Spinnaker Partners On Fair St. Apts.

Thomas Breen file photo

20, 34 Fair St. (right): Recently sold, to be built up into 185 new apartments.

One of the city’s busiest builders has teamed up with a Wooster Square luxury apartment developer to bring 185 new rentals to Fair Street — now that the duo have acquired two service garages and a surface parking lot for $3.45 million.

According to a deed filed on the city’s land records database on Wednesday, 20 Fair RE Owner LLC has purchased 20 and 34 Fair St. from Fair Properties LLC for $3.45 million. 

Those commercial properties are located on a newly housing-rich stretch off of Olive Street on the border of Wooster Square and downtown. The properties were last appraised by the city’s tax assessor as worth a combined $1,336,000.

The seller of those properties is a holding company controlled by Jude and Lucy Ahern. The new owner is a holding company controlled by Clay Fowler of the Norwalk-based Spinnaker Real Estate Partners.

Fowler and Darren Seid of the New York City-based development firm Epimoni told the Independent on Friday that their companies have partnered up to acquire 20 and 34 Fair St. with the goal of bringing to life a new-housing plan that Seid’s company won site plan approval for back in October 2021.

That plan would see a new seven-story, 185-unit apartment complex constructed on the recently acquired 1.21-acre parcel on Fair Street. The development would consist of new studio, one‑, two‑, three‑, and four-bedroom apartments, and would include nearly 1,100 square feet of ground-floor commercial space. The plan would also see the developers reopen to public access a long-shuttered stretch of Fair Street between Union and Olive Streets, in the form of a pedestrian-only​“greenway” complete with trees, planters, trash cans, and places to sit.

File photos

Dev partners Darren Seid and Clay Fowler.
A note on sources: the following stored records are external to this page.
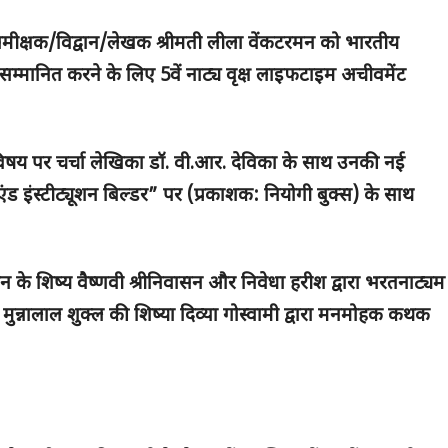
य समीक्षक/विद्वान/लेखक श्रीमती लीला वेंकटरमन को भारतीय
लिए सम्मानित करने के लिए 5
वें नाट्य वृक्ष लाइफटाइम अचीवमेंट
ल” विषय पर चर्चा लेखिका डॉ. वी.आर. देविका के साथ उनकी नई
एंड इंस्टीट्यूशन बिल्डर” पर (प्रकाशक: नियोगी बुक्स) के साथ
्नन के शिष्य वैष्णवी श्रीनिवासन और निवेधा हरीश द्वारा भरतनाट्यम
 श्री मुन्नालाल शुक्ल की शिष्या दिव्या गोस्वामी द्वारा मनमोहक कथक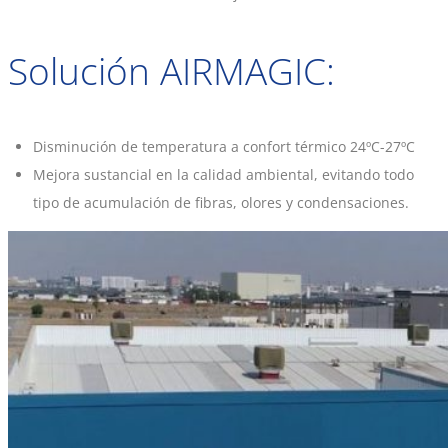
Solución AIRMAGIC:
Disminución de temperatura a confort térmico 24ºC-27ºC
Mejora sustancial en la calidad ambiental, evitando todo
tipo de acumulación de fibras, olores y condensaciones.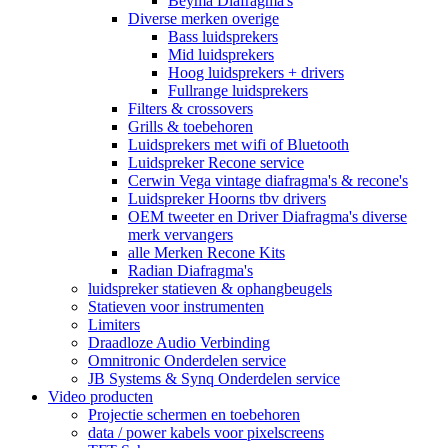
Beyma Diafragma's
Diverse merken overige
Bass luidsprekers
Mid luidsprekers
Hoog luidsprekers + drivers
Fullrange luidsprekers
Filters & crossovers
Grills & toebehoren
Luidsprekers met wifi of Bluetooth
Luidspreker Recone service
Cerwin Vega vintage diafragma's & recone's
Luidspreker Hoorns tbv drivers
OEM tweeter en Driver Diafragma's diverse
merk vervangers
alle Merken Recone Kits
Radian Diafragma's
luidspreker statieven & ophangbeugels
Statieven voor instrumenten
Limiters
Draadloze Audio Verbinding
Omnitronic Onderdelen service
JB Systems & Synq Onderdelen service
Video producten
Projectie schermen en toebehoren
data / power kabels voor pixelscreens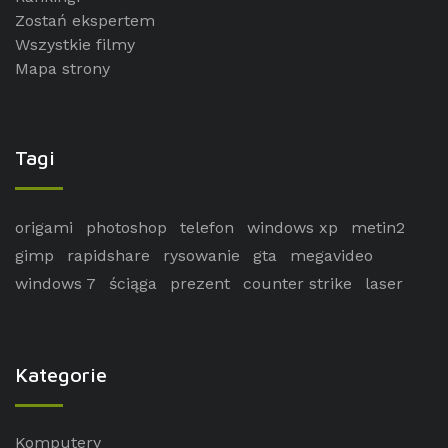
Zostań ekspertem
Wszystkie filmy
Mapa strony
Tagi
origami
photoshop
telefon
windows xp
metin2
gimp
rapidshare
rysowanie
gta
megavideo
windows 7
ściąga
prezent
counter strike
laser
Kategorie
Komputery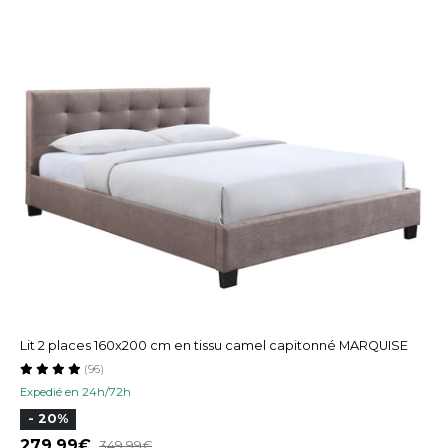
Lit 2 places 160x200 cm en tissu camel capitonné MARQUISE
(96)
Expedié en 24h/72h
- 20%
279,99
349,99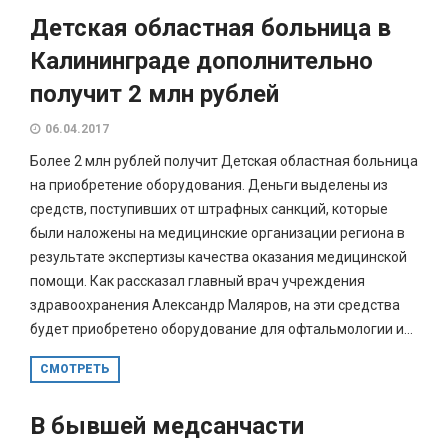
Детская областная больница в
Калининграде дополнительно
получит 2 млн рублей
06.04.2017
Более 2 млн рублей получит Детская областная больница
на приобретение оборудования. Деньги выделены из
средств, поступивших от штрафных санкций, которые
были наложены на медицинские организации региона в
результате экспертизы качества оказания медицинской
помощи. Как рассказал главный врач учреждения
здравоохранения Александр Маляров, на эти средства
будет приобретено оборудование для офтальмологии и...
СМОТРЕТЬ
В бывшей медсанчасти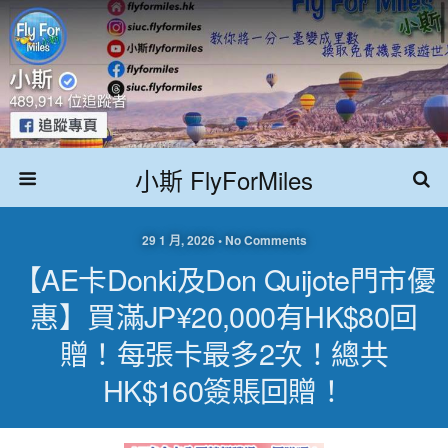
小斯 FlyForMiles
29 1 月, 2026 • No Comments
【AE卡Donki及Don Quijote門市優
惠】買滿JP¥20,000有HK$80回
贈！每張卡最多2次！總共
HK$160簽賬回贈！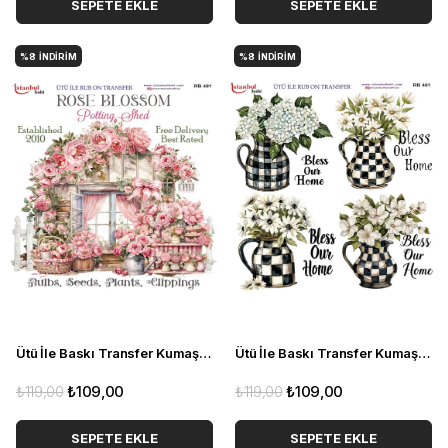
SEPETE EKLE
SEPETE EKLE
%8
İNDIRIM
%8
İNDIRIM
Ütü İle Baskı Transfer Kumaş Ve Ahşap Rubon 30 x 30 cm Çiçek Evi Detaylı RB 491
Ütü İle Baskı Transfer Kumaş Ve Ahşap Rubon 30 x 30 cm Siyah Beyaz Dama Detaylı RB 461
₺119,00
₺109,00
₺119,00
₺109,00
SEPETE EKLE
SEPETE EKLE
Besides some tinkering” with the project’s design, Seid and Fowler said they plan on building what was approved by the City Plan Commission two and a half years ago.

We have a lot of faith in New Haven,” said Fowler, whose company has already constructed hundreds of new apartments at the Audubon Square complex and is in the midst of developing still 200 more at the former Coliseum site. The city continues to grow. It’s been a favorable development climate within the city administration. We’re very committed to the town.”

Fowler described the planned new Fair Street apartments as almost an extension” of the ex-Coliseum site development, which sits less than a quarter-mile away. We think it’s a key part of town,” he said about the Fair Street project. The new housing and reopened public street for pedestrians will help knit the Wooster Square area to downtown.” Fowler said construction should begin by the fall or winter of this year.

Seid, meanwhile, told the Independent that he decided to partner with Fowler’s company to build this new Fair Street development because Spinnaker is a first-class organization” that continues to build and build, in New Haven and elsewhere.

About Fowler, Seid said with reverence: His business acumen, his experience in this type of development, his track record, his balance sheet, the type of debt conditions he can demand from the marketplace because of his extensive track record and decades of experience and decades of relationships, it became a no-brainer. They were very quickly at the top of the list for a partner.”

Given that hundreds of new apartments have recently been and are still being built in this part of the city, can this stretch of Wooster Square-downtown really accommodate much more new rental housing?

Yes and yes, Seid said. He said that the 299-unit Olive & Wooster complex that his company developed at 87 Union St. has been sitting at around 96 percent of units leased for a long time. There’s clearly more appetite in New Haven” for more apartments.

Who exactly is living in all of these new high-end rentals?

Seid said that many of the tenants for these properties, including the existing Olive & Wooster and, likely, the planned new Fair Street development, are members of the expanding Yale and Yale New Haven Hospital communities. That includes the various biomedical companies booming in town, many of which have been founded by Yale staff, students, and alums. 

There’s the nearly $1 billion expansion to Yale New Haven Hospital’s St. Raphael’s campus, Seid said. The almost-complete 101 College lab-office tower. A planned new biosciences building at the ex-Coliseum site. All of these projects help bring people to or keep people in New Haven. That combined with the city’s cost of living, culture, arts, diversity” all contribute to the city’s growing population, and demand for new housing.

Thomas Breen photos

Nearby the Fair St. development site: 299 new apartments at Olive & Wooster ...

... 230 new apartments at "The Whit" at Chapel and Olive ...

... 200 new apartments en route to ex-Coliseum site ...

... 31 new apartments at Court and Olive.